(EXERCISE INPUT)
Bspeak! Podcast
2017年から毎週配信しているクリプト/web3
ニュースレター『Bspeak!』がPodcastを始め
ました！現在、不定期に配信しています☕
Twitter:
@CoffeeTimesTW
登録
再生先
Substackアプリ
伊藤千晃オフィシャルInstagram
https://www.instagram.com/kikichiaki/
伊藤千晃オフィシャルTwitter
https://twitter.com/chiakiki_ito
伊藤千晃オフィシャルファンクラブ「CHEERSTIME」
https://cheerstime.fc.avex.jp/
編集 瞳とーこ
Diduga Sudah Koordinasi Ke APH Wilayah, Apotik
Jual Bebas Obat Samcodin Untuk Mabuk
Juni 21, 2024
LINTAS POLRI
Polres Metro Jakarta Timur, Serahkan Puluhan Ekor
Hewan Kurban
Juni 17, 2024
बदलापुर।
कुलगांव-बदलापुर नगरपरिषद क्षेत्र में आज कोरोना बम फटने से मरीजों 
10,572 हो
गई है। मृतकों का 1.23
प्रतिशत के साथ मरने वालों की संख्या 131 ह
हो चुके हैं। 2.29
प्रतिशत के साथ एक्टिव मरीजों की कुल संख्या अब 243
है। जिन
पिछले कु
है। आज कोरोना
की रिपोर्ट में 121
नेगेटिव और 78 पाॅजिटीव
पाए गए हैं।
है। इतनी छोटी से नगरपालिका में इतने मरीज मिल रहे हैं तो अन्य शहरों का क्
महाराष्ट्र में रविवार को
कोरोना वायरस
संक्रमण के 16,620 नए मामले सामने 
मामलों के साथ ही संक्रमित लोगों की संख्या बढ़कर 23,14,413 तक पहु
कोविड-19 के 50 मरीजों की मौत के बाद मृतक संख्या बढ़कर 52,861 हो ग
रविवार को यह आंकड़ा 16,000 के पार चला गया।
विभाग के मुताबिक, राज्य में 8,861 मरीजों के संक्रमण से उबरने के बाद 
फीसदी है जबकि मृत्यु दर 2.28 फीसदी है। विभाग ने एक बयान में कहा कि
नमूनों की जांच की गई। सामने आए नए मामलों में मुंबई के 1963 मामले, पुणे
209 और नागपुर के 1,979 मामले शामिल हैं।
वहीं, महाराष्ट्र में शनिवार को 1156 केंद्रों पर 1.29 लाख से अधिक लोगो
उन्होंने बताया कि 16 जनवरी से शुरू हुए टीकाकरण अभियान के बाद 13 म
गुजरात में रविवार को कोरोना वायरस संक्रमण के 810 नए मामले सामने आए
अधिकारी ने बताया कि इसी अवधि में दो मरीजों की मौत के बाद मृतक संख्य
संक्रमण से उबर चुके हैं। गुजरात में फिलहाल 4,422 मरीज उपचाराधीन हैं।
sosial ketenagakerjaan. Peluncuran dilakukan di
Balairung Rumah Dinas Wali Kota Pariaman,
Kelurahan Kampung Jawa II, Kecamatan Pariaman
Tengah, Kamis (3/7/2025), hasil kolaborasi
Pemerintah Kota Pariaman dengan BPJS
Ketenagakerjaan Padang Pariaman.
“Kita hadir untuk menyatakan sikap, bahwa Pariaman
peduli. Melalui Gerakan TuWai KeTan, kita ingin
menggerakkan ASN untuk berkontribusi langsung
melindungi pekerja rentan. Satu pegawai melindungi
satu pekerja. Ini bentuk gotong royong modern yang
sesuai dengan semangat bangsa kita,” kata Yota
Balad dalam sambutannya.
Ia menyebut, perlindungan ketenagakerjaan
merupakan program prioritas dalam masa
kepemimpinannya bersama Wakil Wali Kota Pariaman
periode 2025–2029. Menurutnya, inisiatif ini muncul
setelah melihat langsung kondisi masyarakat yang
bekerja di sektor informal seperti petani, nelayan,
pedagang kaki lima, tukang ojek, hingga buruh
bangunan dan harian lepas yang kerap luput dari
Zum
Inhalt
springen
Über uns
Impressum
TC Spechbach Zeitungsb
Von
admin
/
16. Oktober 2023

(REQUIRED ACTION)
Say how many lines of the records include the word "pekerja", and give nothing but the number.

(ANSWER)
2